▶ _FRAGMENTO_
>>>>>
Libertad de expresión en riesgo: hablemos del Proyecto de Ley 139

2025-08-26 Leer en voz alta

El Proyecto de Ley 139 de 2024/Cámara propone prohibir la comercialización, distribución, uso y porte de símbolos, imágenes o prendas asociadas a personas condenadas por delitos, con el argumento de combatir la apología al crimen y transformar la percepción de Colombia en torno a su historia de violencia. Aunque la intención de avanzar hacia una cultura de paz puede ser loable, el camino escogido plantea serios riesgos para el ejercicio de la libertad de expresión y el debate democrático.

Uno de los principales problemas del proyecto es su definición ambigua de “apología del delito”. La falta de precisión jurídica en este tipo de normativas abre la puerta a interpretaciones arbitrarias que podrían terminar silenciando opiniones legítimas, restringiendo el derecho a la crítica y afectando a periodistas, defensores de derechos humanos o ciudadanos que cuestionan las acciones del Estado o de grupos armados. En una democracia, el derecho a expresarse, incluso cuando el discurso es provocador o incómodo, está protegido mientras no exista una incitación directa y concreta a la violencia.

La Comisión Interamericana de Derechos Humanos ha sido clara al respecto: la criminalización de expresiones relacionadas con el terrorismo o el crimen solo es admisible cuando hay una incitación intencional y directa a cometer actos violentos, con una relación verificable entre el discurso y el riesgo de su materialización. Aplicar normas penales por “apología” sin este estándar no solo es desproporcionado, sino peligroso. En Colombia, donde la protesta y la disidencia política a menudo enfrentan estigmatización, este tipo de legislación puede convertirse en una herramienta de censura.
<<<<<
▶ _QUÉ HACER_
Transcribe íntegramente el texto sobre el Proyecto de Ley 139, sin alterar nada. El material que aparece a continuación es independiente del texto.

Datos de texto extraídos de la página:
>>>>>
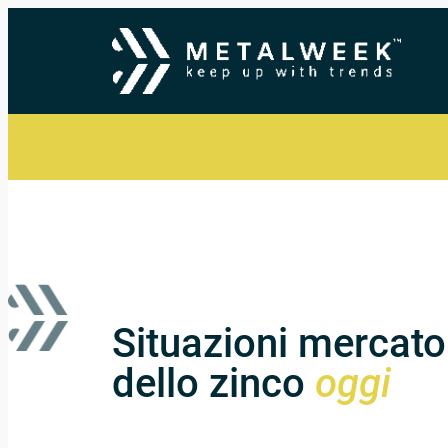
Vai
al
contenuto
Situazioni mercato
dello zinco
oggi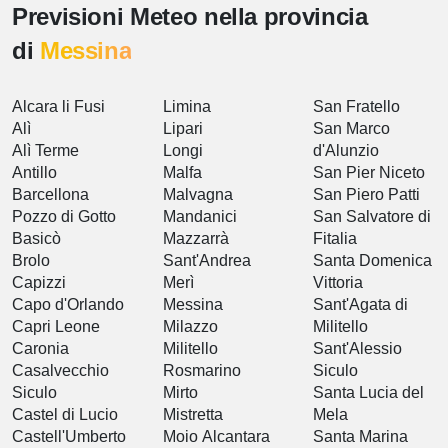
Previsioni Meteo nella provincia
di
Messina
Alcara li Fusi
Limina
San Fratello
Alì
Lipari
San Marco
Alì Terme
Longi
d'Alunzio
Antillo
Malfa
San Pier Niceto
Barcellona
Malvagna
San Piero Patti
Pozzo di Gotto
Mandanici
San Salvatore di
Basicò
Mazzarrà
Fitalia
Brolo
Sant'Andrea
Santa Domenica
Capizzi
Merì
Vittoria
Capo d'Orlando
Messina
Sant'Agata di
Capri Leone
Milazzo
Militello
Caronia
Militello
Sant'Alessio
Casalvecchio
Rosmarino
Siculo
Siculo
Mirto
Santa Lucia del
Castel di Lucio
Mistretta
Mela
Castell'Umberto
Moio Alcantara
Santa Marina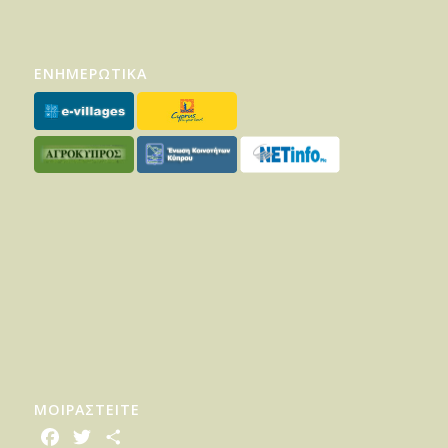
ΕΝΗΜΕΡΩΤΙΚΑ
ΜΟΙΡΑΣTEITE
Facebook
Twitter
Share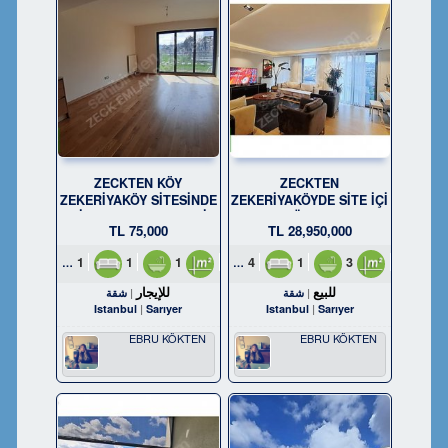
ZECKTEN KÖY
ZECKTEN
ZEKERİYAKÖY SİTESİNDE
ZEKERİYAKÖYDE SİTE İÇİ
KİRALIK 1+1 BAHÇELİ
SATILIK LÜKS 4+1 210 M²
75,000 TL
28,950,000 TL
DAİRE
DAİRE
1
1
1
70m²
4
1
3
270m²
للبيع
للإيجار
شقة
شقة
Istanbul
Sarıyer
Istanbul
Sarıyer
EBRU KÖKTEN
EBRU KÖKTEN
<<<<<
▶ _RESULTADO_
Libertad de expresión en riesgo: hablemos del Proyecto de Ley 139

2025-08-26 Leer en voz alta

El Proyecto de Ley 139 de 2024/Cámara propone prohibir la comercialización, distribución, uso y porte de símbolos, imágenes o prendas asociadas a personas condenadas por delitos, con el argumento de combatir la apología al crimen y transformar la percepción de Colombia en torno a su historia de violencia. Aunque la intención de avanzar hacia una cultura de paz puede ser loable, el camino escogido plantea serios riesgos para el ejercicio de la libertad de expresión y el debate democrático.

Uno de los principales problemas del proyecto es su definición ambigua de “apología del delito”. La falta de precisión jurídica en este tipo de normativas abre la puerta a interpretaciones arbitrarias que podrían terminar silenciando opiniones legítimas, restringiendo el derecho a la crítica y afectando a periodistas, defensores de derechos humanos o ciudadanos que cuestionan las acciones del Estado o de grupos armados. En una democracia, el derecho a expresarse, incluso cuando el discurso es provocador o incómodo, está protegido mientras no exista una incitación directa y concreta a la violencia.

La Comisión Interamericana de Derechos Humanos ha sido clara al respecto: la criminalización de expresiones relacionadas con el terrorismo o el crimen solo es admisible cuando hay una incitación intencional y directa a cometer actos violentos, con una relación verificable entre el discurso y el riesgo de su materialización. Aplicar normas penales por “apología” sin este estándar no solo es desproporcionado, sino peligroso. En Colombia, donde la protesta y la disidencia política a menudo enfrentan estigmatización, este tipo de legislación puede convertirse en una herramienta de censura.